La séparation des Églises et de l’État

La Belle Époque est une période de déclin pour les catholiques (recul de la pratique religieuse, crise de la vocation, remise en cause des enseignements traditionnels de l’Église par le progrès scientifique…). Rapidement, des tensions apparaissent, notamment autour de la question scolaire, et mènent la séparation entre les églises et l’État à l’initiative du gouvernement radical d’Émile Combes, qui porta la loi votée le 9 décembre 1905 : la République ne salarie ni ne subventionne aucun culte tout en garantissant liberté de conscience et de culte aux Français.

Dans les communes d’Eure-et-Loir, ce conflit s’était traduit par des tensions entre les curés et les maires ou les instituteurs et, après la séparation, les principales difficultés émergèrent lors de la réalisation des inventaires ou de la fermeture des établissements congréganistes, mais restèrent limitées : résistance des curés qui ne souhaitaient pas laisser accéder les agents des Domaines aux églises, chahuts, prêches virulents… L’évêque de Chartres, Mgr Lagrange, prôna cependant l’apaisement et la soumission à la République, représentatif en cela du mouvement du Ralliement porté par le pape Léon XIII.

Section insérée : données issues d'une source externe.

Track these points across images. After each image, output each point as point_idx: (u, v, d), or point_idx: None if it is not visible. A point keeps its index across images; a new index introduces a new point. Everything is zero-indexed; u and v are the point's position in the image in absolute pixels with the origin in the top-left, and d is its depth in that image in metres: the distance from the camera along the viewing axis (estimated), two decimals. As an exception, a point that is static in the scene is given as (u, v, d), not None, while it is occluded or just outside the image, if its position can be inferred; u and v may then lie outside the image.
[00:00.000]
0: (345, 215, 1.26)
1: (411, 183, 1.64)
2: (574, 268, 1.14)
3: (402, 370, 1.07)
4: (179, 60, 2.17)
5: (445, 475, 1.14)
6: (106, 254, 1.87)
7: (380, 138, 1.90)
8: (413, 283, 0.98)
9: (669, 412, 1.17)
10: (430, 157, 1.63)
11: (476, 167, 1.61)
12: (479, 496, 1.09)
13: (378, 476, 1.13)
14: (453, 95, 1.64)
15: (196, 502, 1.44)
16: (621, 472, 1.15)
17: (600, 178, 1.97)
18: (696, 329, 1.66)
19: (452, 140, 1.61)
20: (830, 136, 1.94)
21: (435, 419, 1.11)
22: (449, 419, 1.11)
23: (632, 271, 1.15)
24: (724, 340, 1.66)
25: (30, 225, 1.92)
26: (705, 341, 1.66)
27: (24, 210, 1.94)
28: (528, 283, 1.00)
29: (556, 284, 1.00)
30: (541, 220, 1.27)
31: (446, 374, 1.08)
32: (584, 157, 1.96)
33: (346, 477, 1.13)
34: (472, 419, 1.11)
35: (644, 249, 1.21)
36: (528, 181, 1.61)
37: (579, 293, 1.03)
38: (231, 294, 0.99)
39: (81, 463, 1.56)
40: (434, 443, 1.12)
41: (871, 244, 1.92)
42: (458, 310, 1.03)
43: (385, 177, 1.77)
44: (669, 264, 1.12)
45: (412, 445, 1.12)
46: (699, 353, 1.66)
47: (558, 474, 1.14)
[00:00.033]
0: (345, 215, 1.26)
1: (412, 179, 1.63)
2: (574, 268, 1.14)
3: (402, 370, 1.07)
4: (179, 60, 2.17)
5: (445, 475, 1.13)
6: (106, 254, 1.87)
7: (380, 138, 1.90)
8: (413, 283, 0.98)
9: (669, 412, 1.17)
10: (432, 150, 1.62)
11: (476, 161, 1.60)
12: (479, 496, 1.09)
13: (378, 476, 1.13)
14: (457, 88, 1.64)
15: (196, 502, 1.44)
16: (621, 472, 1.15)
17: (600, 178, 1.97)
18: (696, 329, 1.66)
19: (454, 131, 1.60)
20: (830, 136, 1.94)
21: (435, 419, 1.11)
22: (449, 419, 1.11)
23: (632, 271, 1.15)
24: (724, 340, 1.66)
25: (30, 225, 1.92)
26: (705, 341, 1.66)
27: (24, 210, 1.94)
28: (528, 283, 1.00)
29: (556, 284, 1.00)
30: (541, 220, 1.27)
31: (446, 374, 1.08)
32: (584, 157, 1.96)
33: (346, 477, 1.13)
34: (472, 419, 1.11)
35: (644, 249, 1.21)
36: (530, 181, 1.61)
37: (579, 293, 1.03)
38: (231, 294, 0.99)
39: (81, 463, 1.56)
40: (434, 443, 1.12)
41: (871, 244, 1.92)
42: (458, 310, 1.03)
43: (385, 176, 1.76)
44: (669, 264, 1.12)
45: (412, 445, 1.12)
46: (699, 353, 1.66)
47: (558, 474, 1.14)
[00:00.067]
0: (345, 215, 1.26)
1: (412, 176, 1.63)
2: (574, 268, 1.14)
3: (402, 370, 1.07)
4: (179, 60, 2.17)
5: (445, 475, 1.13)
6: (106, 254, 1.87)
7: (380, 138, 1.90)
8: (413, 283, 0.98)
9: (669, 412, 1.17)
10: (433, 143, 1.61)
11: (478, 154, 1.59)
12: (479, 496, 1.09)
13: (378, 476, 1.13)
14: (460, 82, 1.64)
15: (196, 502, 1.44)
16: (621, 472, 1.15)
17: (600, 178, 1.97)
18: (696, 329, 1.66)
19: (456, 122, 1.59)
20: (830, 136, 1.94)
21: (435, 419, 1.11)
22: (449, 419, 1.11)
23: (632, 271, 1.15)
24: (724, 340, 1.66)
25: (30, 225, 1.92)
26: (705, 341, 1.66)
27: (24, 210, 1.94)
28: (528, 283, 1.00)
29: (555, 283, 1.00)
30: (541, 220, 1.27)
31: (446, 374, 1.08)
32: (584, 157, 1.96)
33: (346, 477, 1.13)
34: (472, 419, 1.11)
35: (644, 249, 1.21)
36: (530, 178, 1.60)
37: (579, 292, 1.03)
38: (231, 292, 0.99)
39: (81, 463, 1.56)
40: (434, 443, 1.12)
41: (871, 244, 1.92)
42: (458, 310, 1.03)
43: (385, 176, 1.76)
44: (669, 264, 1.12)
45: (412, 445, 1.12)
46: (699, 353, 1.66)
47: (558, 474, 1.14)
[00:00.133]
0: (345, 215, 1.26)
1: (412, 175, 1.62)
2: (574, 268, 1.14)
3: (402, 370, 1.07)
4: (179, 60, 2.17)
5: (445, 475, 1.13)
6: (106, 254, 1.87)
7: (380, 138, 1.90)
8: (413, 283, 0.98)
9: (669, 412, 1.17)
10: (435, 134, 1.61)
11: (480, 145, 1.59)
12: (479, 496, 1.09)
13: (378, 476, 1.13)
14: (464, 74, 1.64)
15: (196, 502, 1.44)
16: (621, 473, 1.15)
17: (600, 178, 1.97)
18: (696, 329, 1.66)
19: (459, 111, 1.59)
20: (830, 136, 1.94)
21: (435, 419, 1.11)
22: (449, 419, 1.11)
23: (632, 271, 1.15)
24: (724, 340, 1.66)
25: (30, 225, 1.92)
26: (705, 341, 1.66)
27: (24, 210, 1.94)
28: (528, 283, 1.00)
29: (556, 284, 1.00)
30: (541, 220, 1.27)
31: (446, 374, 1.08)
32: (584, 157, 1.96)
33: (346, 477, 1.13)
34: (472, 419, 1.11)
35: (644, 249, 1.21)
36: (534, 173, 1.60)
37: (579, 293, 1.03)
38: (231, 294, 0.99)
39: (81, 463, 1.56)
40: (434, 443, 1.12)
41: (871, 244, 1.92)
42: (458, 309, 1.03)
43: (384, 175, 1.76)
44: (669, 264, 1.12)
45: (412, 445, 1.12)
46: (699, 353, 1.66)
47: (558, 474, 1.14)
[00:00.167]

Paul Deschanel (1855-1922)

D’origine belge, il fut sous-préfet de Dreux de 1877 à 1879, puis conseiller général et député de la circonscription de Nogent-le-Rotrou de 1885 à 1919 et, enfin, sénateur d’Eure-et-Loir de 1921 à sa mort. Au-delà de son rôle politique local, il fut aussi président de la chambre des députés et président de la République en 1920. Membre des républicains de gauche (centre-gauche) il se démarquait par un certain progressisme social et était favorable à une réforme administrative et fiscale ainsi qu’à la laïcisation de l’état.